TASK TO CARRY OUT ::
Convert the lines of the entries below into a Markdown table with the columns Row and Line, numbering each line in order and leaving out any blank lines. Leave the pictures out of the table.

═════ ENTRIES PROVIDED ═════

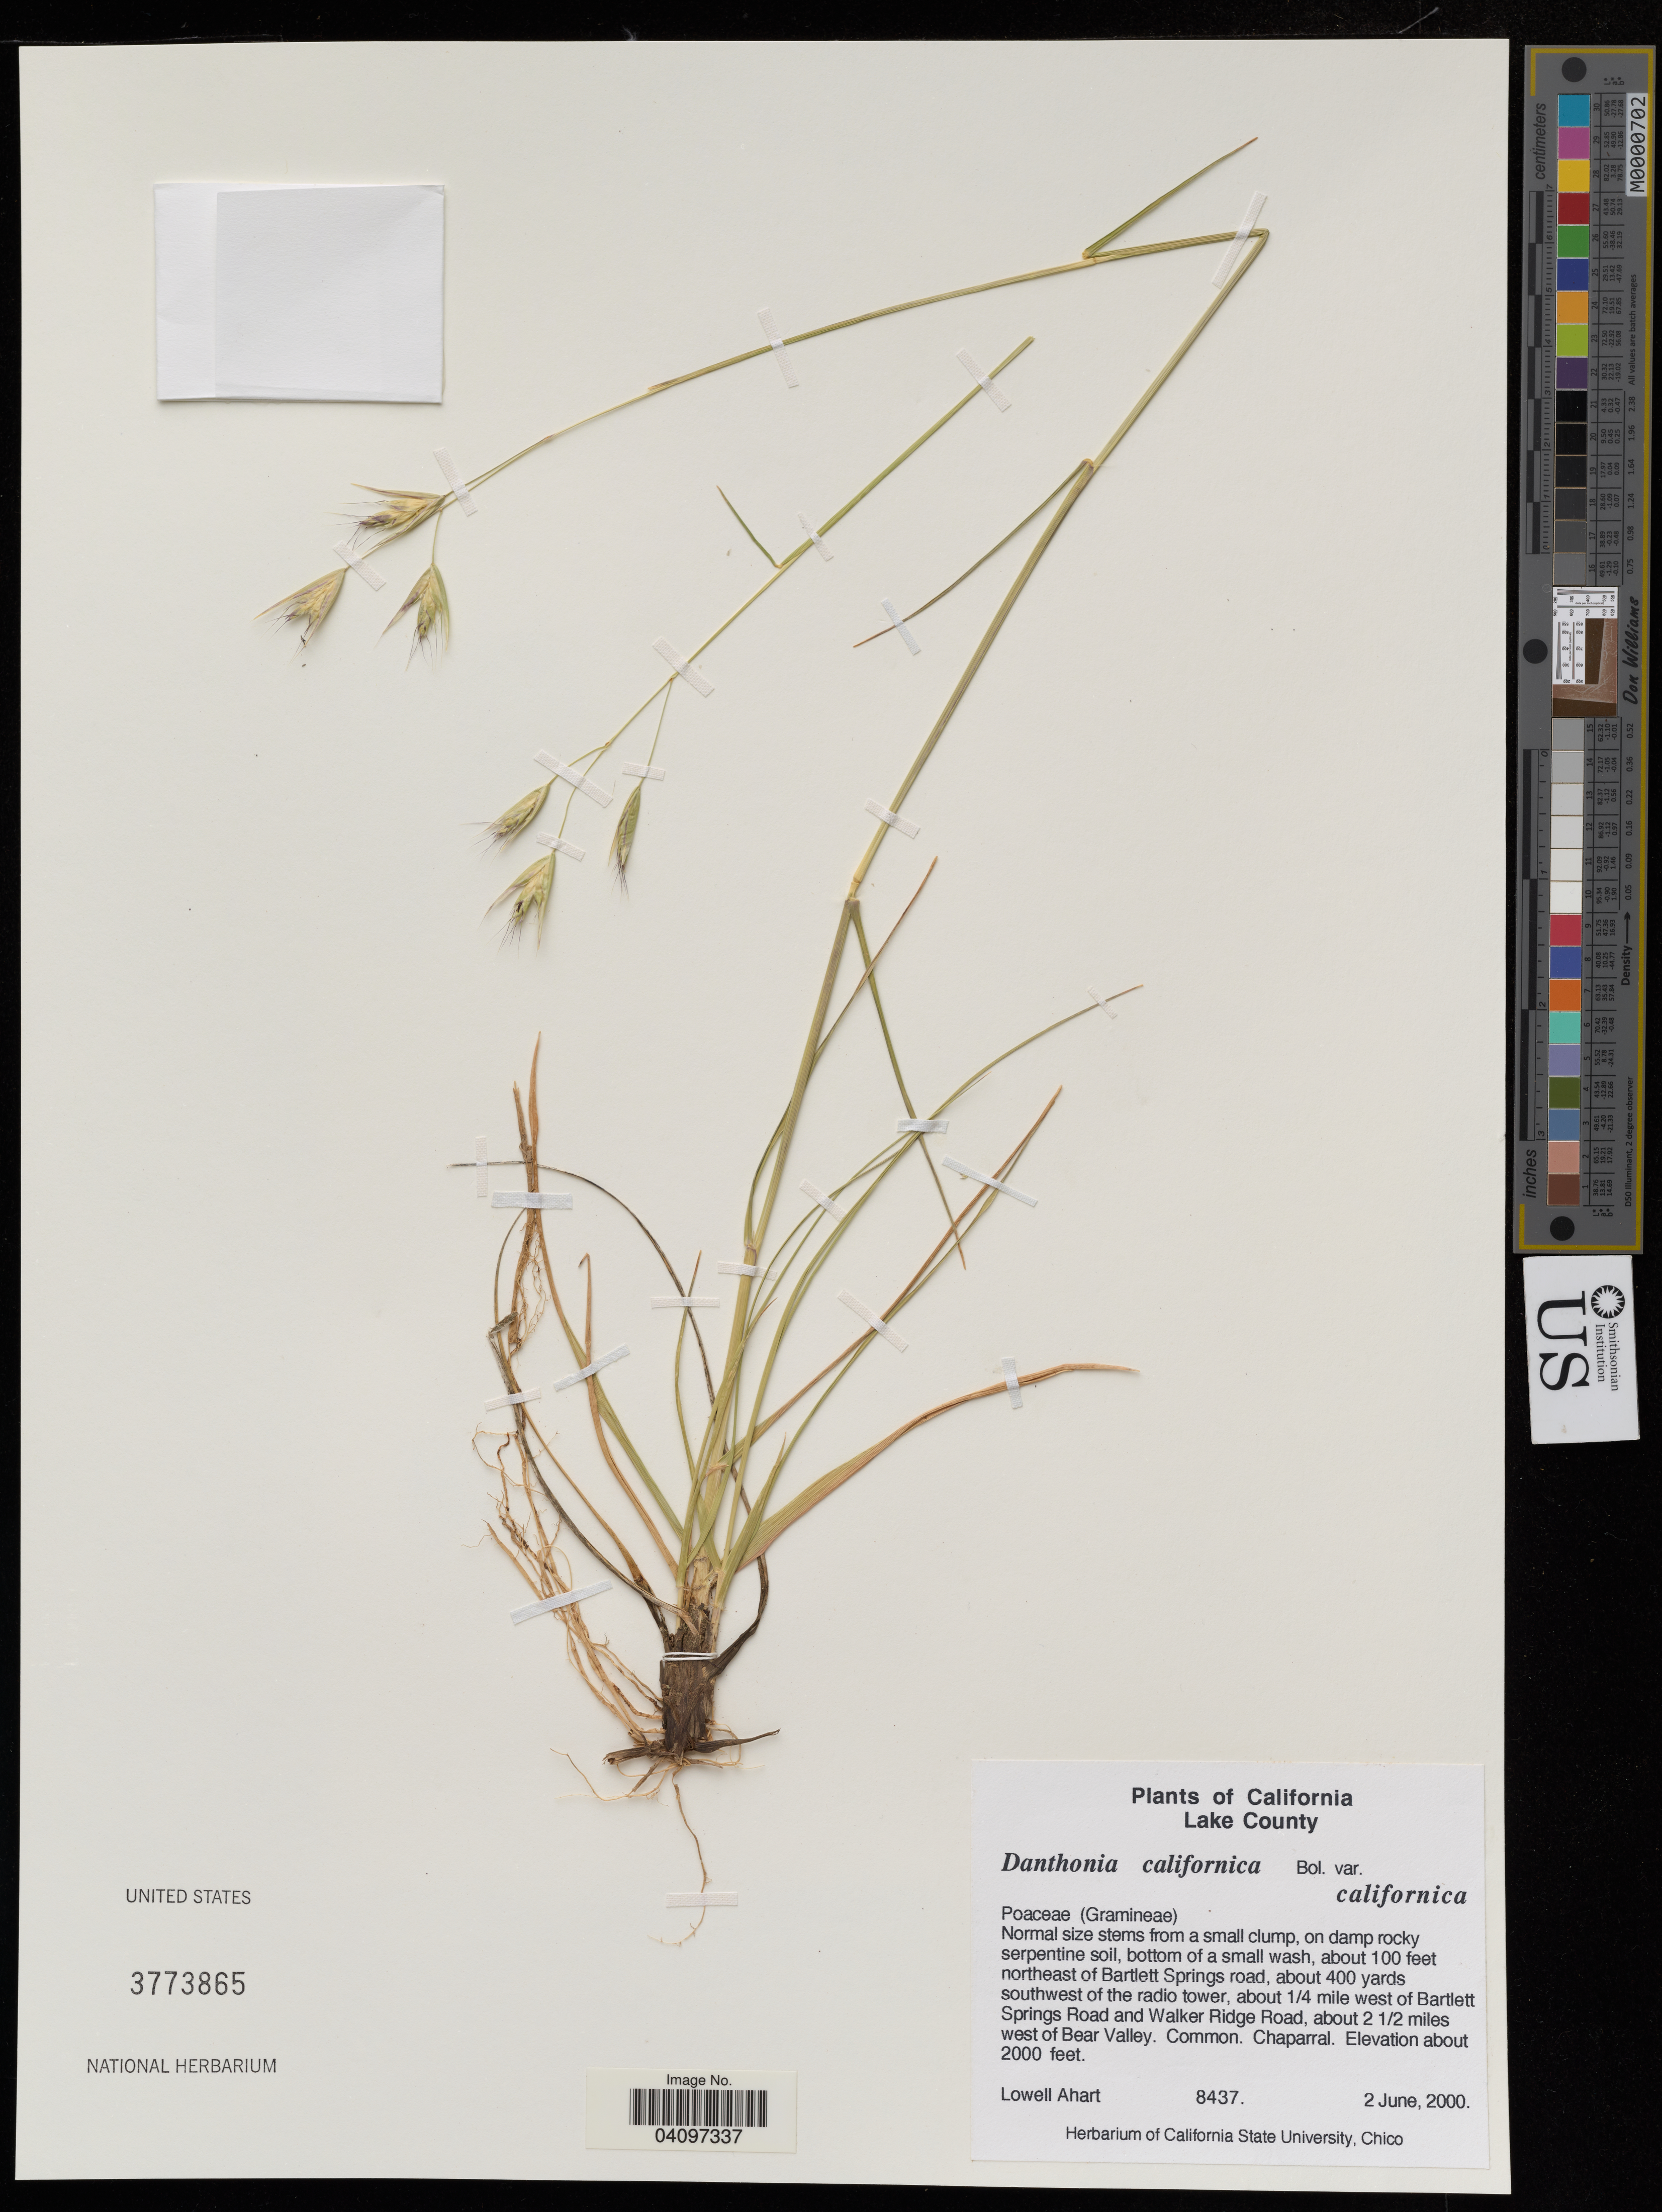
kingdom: Plantae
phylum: Tracheophyta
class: Liliopsida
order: Poales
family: Poaceae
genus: Danthonia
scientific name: Danthonia californica var. californica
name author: Bol.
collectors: L. Ahart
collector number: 8437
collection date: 2000-06-02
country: United States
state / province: California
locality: Lake County. About 100 feet northeast of Bartlett Springs road, about 400 yards southwest of the radio tower, about 1/4 mile west of Bartlett Springs Road and Walker Ridge Road, about 2 1/2 miles west Bear Valley.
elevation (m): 610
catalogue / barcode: US 3773865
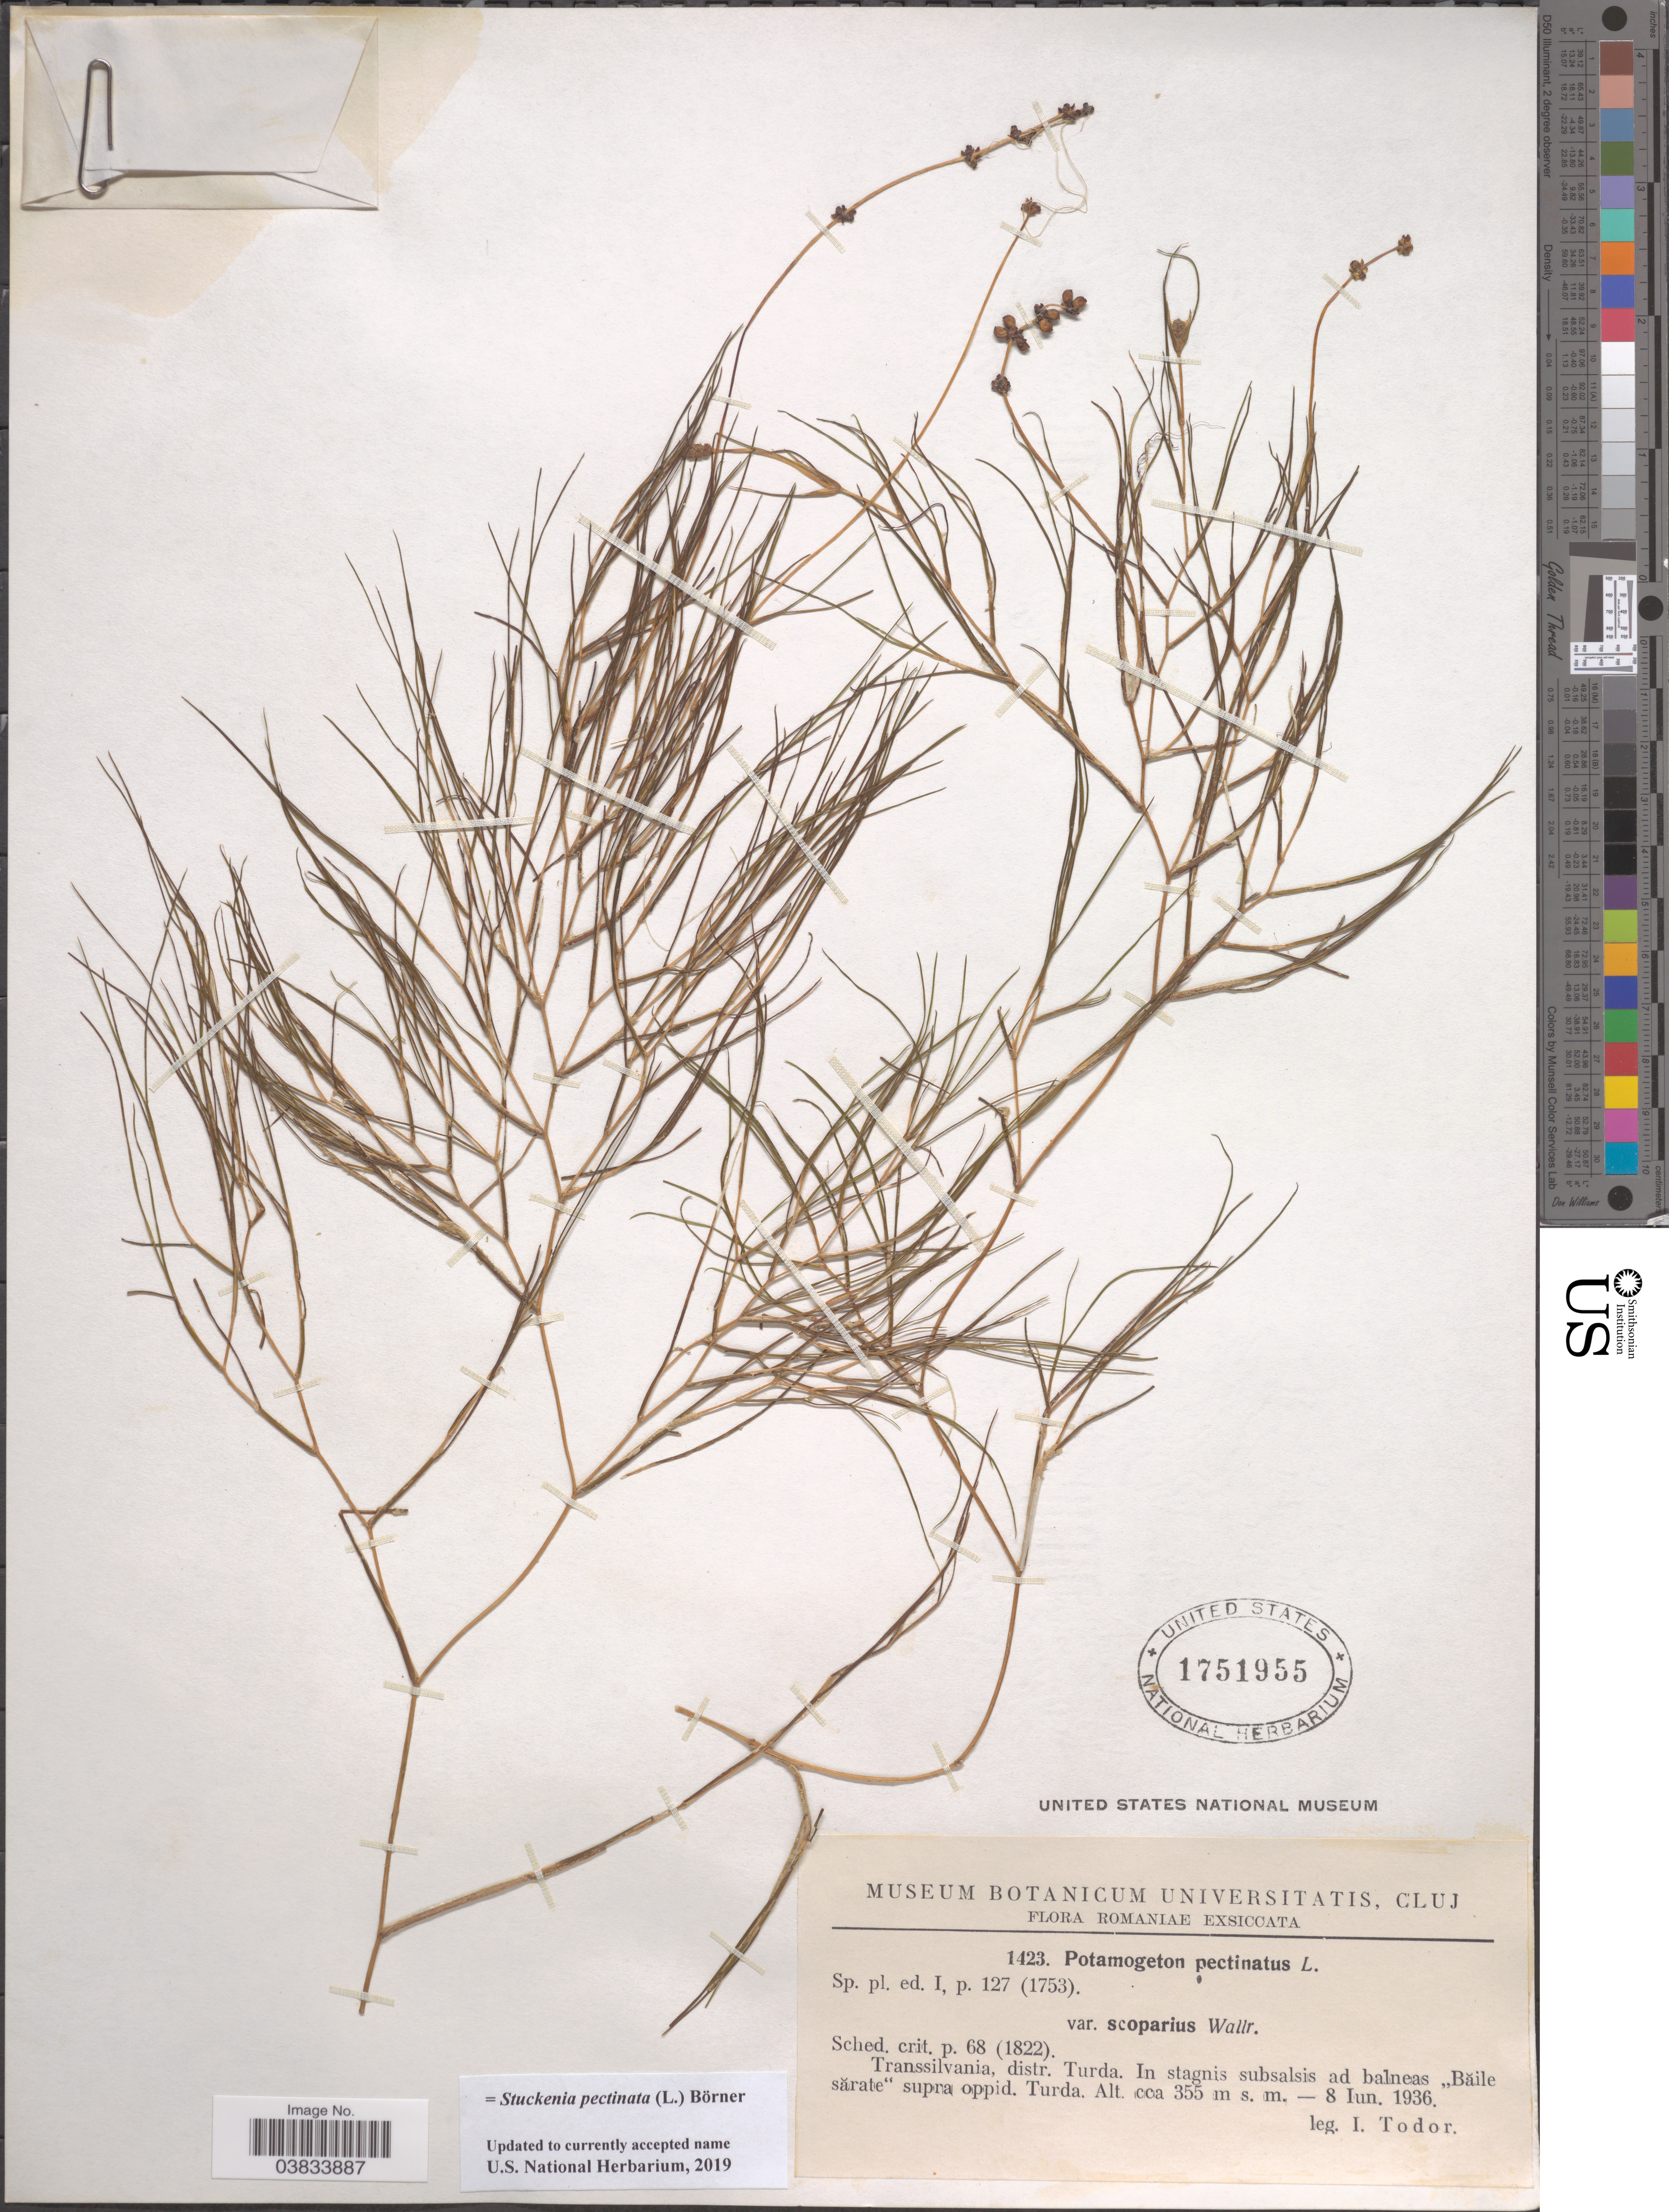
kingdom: Plantae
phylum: Tracheophyta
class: Liliopsida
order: Alismatales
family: Potamogetonaceae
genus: Stuckenia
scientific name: Stuckenia pectinata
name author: (L.) Börner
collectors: I. Todor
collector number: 1423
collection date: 1936-06-08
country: Romania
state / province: Cluj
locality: Transsilvania, distr. Turda. In stagnis subsalis ad balneas "Baile sarate" supra oppid. Turda.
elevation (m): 355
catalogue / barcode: US 1751955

═════

RESULT ::
| Row | Line |
|---|---|
| 1 | kingdom: Plantae |
| 2 | phylum: Tracheophyta |
| 3 | class: Liliopsida |
| 4 | order: Poales |
| 5 | family: Poaceae |
| 6 | genus: Danthonia |
| 7 | scientific name: Danthonia californica var. californica |
| 8 | name author: Bol. |
| 9 | collectors: L. Ahart |
| 10 | collector number: 8437 |
| 11 | collection date: 2000-06-02 |
| 12 | country: United States |
| 13 | state / province: California |
| 14 | locality: Lake County. About 100 feet northeast of Bartlett Springs road, about 400 yards southwest of the radio tower, about 1/4 mile west of Bartlett Springs Road and Walker Ridge Road, about 2 1/2 miles west Bear Valley. |
| 15 | elevation (m): 610 |
| 16 | catalogue / barcode: US 3773865 |
| 17 | kingdom: Plantae |
| 18 | phylum: Tracheophyta |
| 19 | class: Liliopsida |
| 20 | order: Alismatales |
| 21 | family: Potamogetonaceae |
| 22 | genus: Stuckenia |
| 23 | scientific name: Stuckenia pectinata |
| 24 | name author: (L.) Börner |
| 25 | collectors: I. Todor |
| 26 | collector number: 1423 |
| 27 | collection date: 1936-06-08 |
| 28 | country: Romania |
| 29 | state / province: Cluj |
| 30 | locality: Transsilvania, distr. Turda. In stagnis subsalis ad balneas "Baile sarate" supra oppid. Turda. |
| 31 | elevation (m): 355 |
| 32 | catalogue / barcode: US 1751955 |